[Saved data entries]
::::::::::

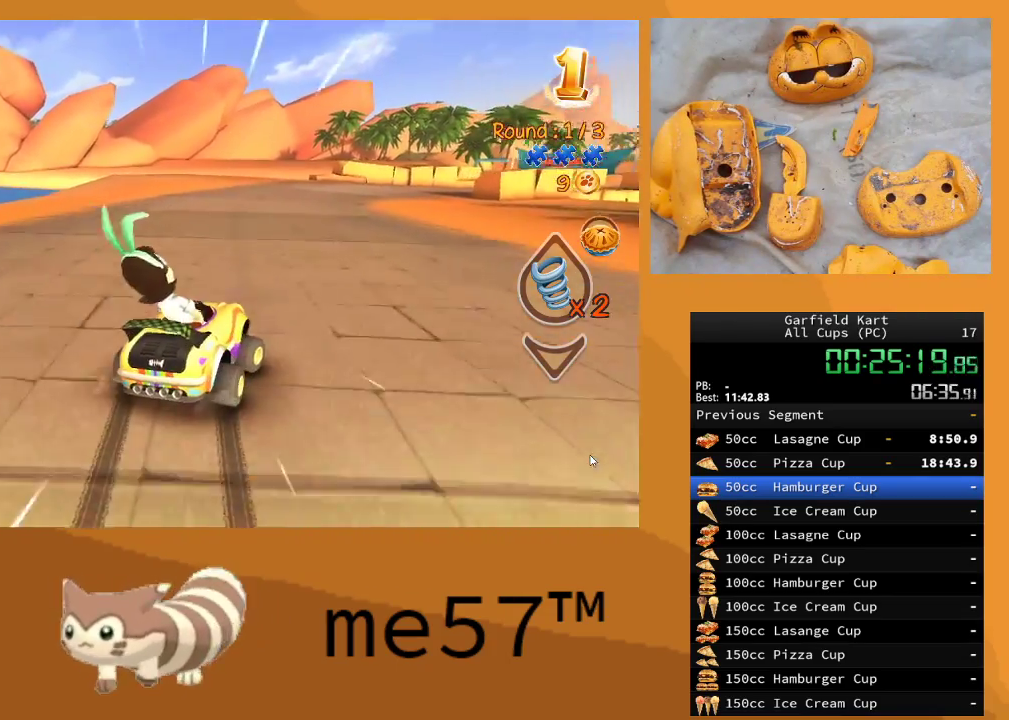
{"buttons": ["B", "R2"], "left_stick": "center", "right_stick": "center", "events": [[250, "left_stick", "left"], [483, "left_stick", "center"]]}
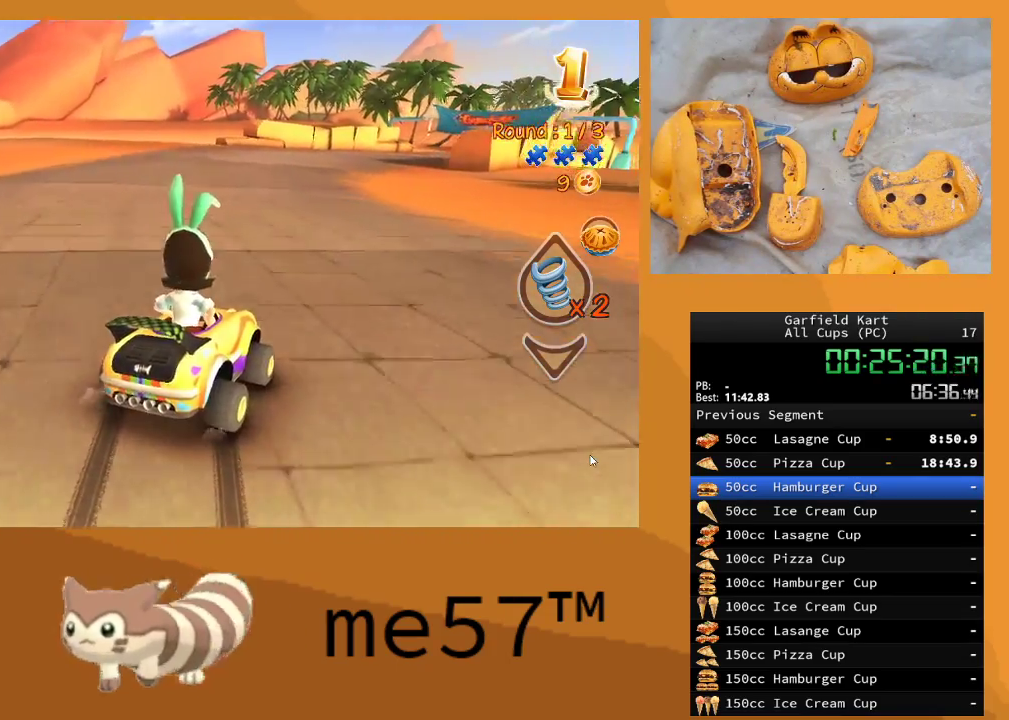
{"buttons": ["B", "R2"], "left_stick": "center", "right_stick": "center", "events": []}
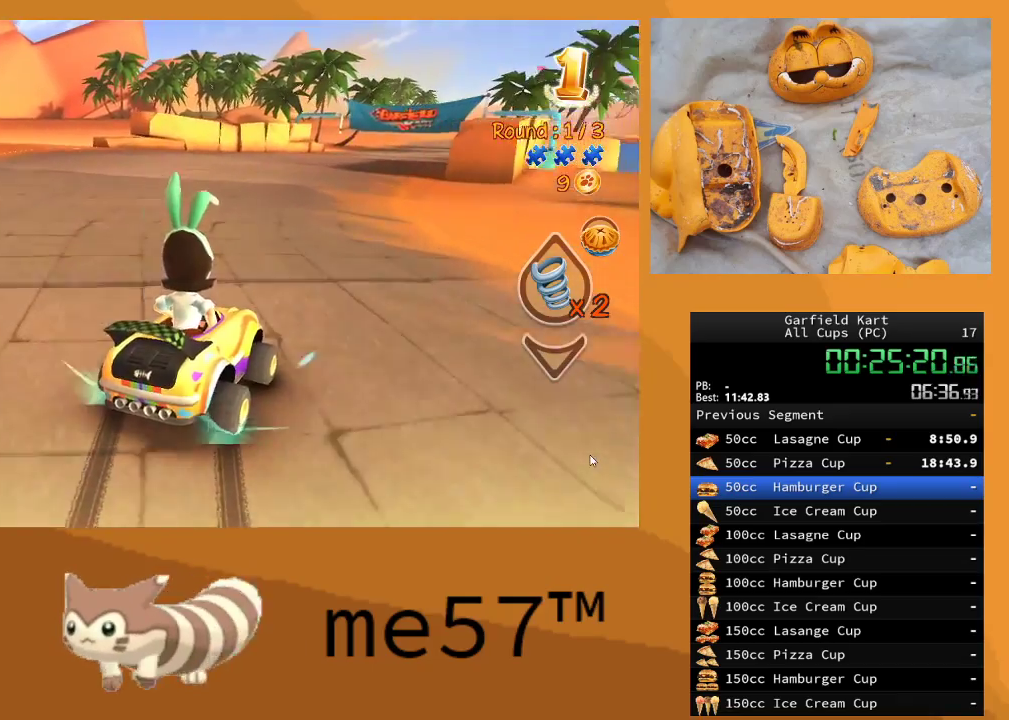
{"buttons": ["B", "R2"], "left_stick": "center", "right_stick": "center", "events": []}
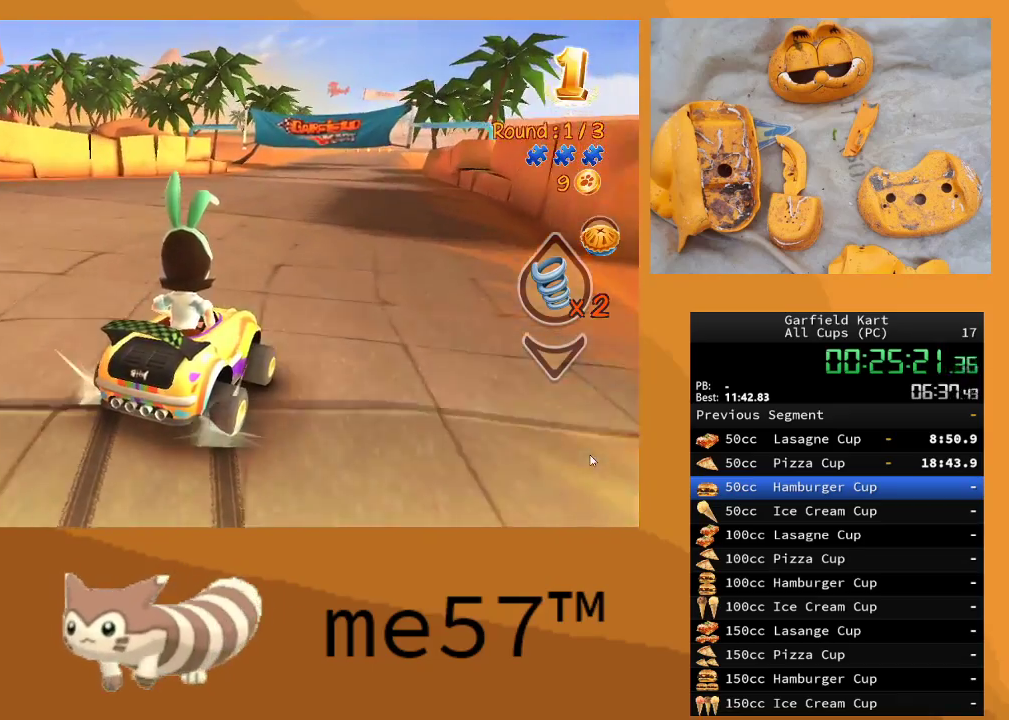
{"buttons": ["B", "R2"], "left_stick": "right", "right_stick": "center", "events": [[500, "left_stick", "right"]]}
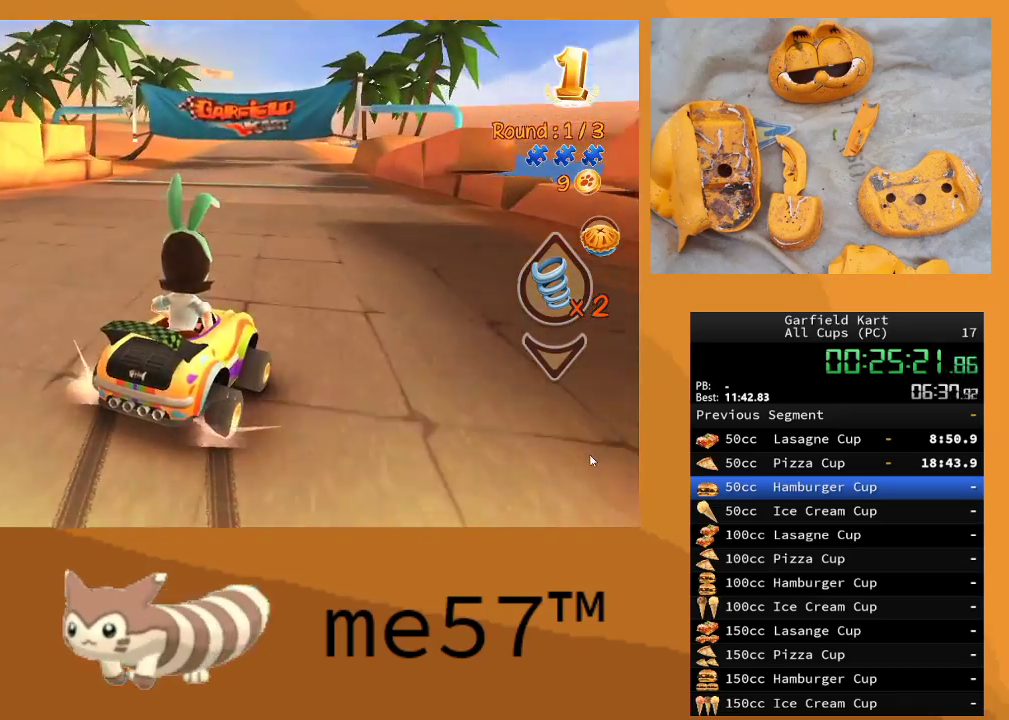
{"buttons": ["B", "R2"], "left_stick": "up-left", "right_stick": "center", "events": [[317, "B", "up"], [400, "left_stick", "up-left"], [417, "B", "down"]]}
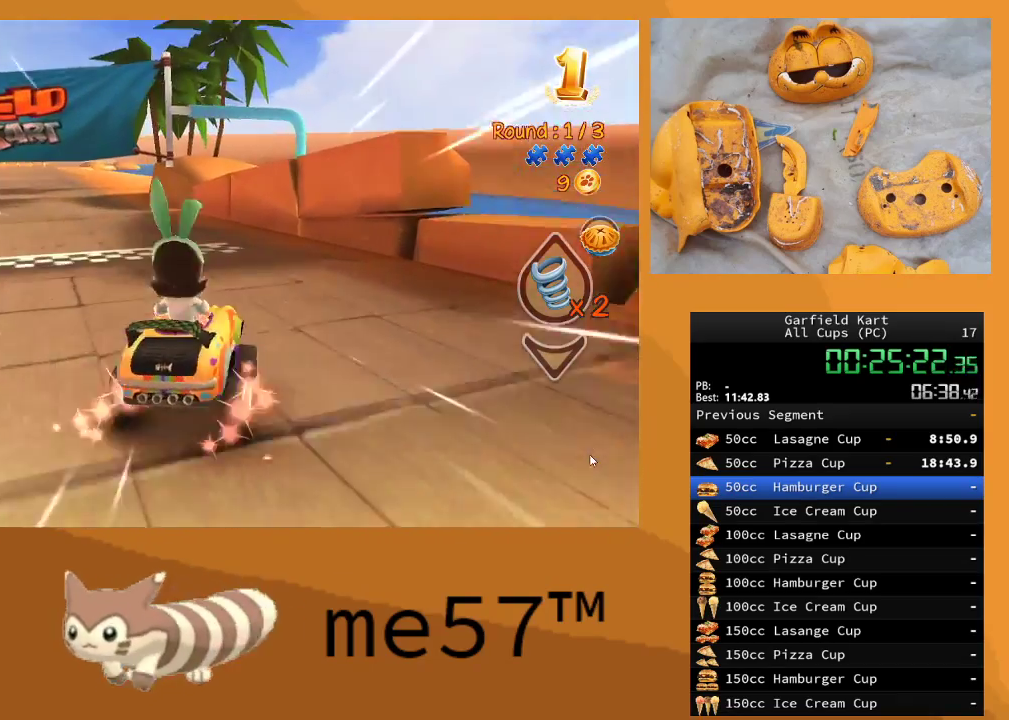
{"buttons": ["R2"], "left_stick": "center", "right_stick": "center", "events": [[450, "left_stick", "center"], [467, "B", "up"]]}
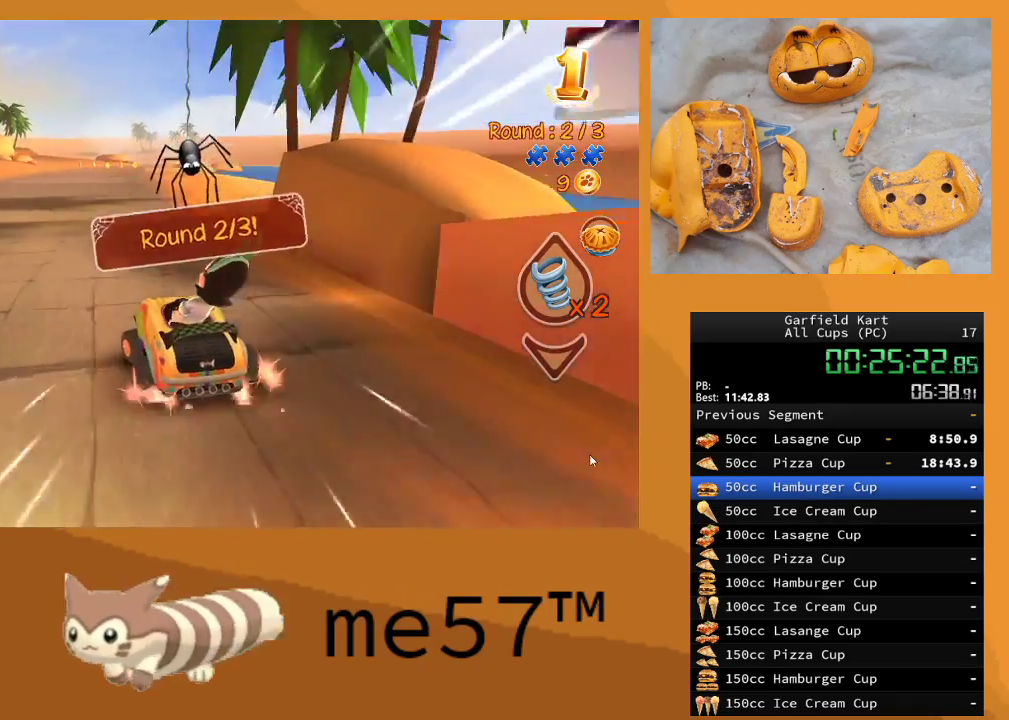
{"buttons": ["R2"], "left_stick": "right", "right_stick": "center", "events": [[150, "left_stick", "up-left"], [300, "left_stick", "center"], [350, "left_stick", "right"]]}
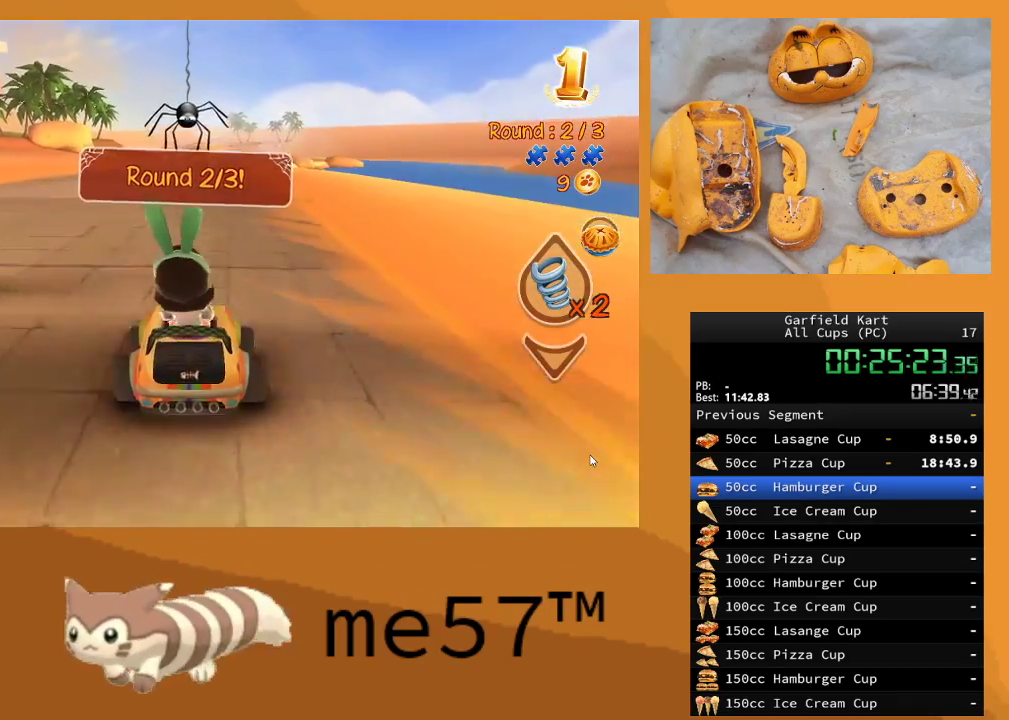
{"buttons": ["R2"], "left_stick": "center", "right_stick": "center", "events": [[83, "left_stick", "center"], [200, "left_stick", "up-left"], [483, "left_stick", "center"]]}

::::::::::

» **WORK ITEM**
Excluding the pictures, transcribe each entry above word for word.

» **OUTPUT OF THE TASK**
{"buttons": ["B", "R2"], "left_stick": "center", "right_stick": "center", "events": [[250, "left_stick", "left"], [483, "left_stick", "center"]]}
{"buttons": ["B", "R2"], "left_stick": "center", "right_stick": "center", "events": []}
{"buttons": ["B", "R2"], "left_stick": "center", "right_stick": "center", "events": []}
{"buttons": ["B", "R2"], "left_stick": "right", "right_stick": "center", "events": [[500, "left_stick", "right"]]}
{"buttons": ["B", "R2"], "left_stick": "up-left", "right_stick": "center", "events": [[317, "B", "up"], [400, "left_stick", "up-left"], [417, "B", "down"]]}
{"buttons": ["R2"], "left_stick": "center", "right_stick": "center", "events": [[450, "left_stick", "center"], [467, "B", "up"]]}
{"buttons": ["R2"], "left_stick": "right", "right_stick": "center", "events": [[150, "left_stick", "up-left"], [300, "left_stick", "center"], [350, "left_stick", "right"]]}
{"buttons": ["R2"], "left_stick": "center", "right_stick": "center", "events": [[83, "left_stick", "center"], [200, "left_stick", "up-left"], [483, "left_stick", "center"]]}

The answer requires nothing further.